──────── Study material ────────

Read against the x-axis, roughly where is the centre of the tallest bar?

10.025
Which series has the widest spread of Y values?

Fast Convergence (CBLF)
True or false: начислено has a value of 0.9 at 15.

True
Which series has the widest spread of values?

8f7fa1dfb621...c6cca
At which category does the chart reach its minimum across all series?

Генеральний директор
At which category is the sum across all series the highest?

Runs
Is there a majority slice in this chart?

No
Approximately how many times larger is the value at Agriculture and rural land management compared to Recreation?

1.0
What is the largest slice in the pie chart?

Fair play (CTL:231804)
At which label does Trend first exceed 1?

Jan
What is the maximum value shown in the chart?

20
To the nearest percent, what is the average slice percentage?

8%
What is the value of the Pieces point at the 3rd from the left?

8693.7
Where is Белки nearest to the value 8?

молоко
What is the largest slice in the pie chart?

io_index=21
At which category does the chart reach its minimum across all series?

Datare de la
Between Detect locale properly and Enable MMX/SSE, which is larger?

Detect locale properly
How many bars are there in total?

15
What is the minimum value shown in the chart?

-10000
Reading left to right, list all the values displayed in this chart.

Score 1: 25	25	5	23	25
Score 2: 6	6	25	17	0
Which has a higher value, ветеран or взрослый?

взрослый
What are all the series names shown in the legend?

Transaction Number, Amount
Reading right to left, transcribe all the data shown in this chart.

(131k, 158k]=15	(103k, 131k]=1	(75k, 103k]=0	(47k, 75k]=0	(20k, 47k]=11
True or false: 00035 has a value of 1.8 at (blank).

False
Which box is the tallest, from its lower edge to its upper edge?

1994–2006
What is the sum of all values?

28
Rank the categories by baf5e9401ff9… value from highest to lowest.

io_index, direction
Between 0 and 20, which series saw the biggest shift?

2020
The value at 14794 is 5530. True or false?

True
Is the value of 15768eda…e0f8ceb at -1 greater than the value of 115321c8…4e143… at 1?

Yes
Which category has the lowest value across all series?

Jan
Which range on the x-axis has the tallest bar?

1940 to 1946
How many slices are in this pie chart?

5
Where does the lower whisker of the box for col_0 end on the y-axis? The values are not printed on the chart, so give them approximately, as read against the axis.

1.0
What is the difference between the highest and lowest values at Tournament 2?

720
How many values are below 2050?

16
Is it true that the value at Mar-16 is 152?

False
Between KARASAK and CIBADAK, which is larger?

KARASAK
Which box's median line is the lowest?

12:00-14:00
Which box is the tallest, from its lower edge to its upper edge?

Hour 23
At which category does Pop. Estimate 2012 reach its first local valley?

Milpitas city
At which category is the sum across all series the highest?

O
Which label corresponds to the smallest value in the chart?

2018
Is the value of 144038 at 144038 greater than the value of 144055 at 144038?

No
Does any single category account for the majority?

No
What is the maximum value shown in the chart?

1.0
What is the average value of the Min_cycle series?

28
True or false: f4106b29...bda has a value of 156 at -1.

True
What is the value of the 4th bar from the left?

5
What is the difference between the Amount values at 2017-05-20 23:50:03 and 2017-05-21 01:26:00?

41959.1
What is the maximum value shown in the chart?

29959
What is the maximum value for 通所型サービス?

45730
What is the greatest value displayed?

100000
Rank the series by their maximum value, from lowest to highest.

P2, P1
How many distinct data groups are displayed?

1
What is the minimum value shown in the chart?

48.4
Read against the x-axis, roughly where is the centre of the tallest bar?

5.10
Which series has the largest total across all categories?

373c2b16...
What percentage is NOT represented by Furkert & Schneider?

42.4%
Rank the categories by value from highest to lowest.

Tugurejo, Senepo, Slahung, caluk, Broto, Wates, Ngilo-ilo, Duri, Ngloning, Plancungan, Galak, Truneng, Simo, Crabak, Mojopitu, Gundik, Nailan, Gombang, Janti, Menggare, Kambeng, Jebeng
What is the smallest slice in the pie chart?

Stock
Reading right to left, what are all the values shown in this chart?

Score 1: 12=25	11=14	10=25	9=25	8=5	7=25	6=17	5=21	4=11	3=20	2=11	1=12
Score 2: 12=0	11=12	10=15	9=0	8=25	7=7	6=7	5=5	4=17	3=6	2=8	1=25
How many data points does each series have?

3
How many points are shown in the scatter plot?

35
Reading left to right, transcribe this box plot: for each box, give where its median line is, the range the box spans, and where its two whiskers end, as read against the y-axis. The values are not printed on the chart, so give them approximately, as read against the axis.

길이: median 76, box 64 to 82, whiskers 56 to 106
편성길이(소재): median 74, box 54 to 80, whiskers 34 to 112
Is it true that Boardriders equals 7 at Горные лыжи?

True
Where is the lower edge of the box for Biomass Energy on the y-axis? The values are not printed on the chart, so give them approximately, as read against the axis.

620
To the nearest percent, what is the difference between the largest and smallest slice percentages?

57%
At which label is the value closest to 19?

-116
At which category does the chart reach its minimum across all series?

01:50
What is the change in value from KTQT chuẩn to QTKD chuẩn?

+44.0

────────

▸ Task details
Please pull out each line above that contains the word "from", with case counting in the match.

▸ Expected output
What is the value of the Pieces point at the 3rd from the left?
Which box is the tallest, from its lower edge to its upper edge?
Rank the categories by baf5e9401ff9… value from highest to lowest.
Which box is the tallest, from its lower edge to its upper edge?
What is the value of the 4th bar from the left?
Rank the series by their maximum value, from lowest to highest.
Rank the categories by value from highest to lowest.
What is the change in value from KTQT chuẩn to QTKD chuẩn?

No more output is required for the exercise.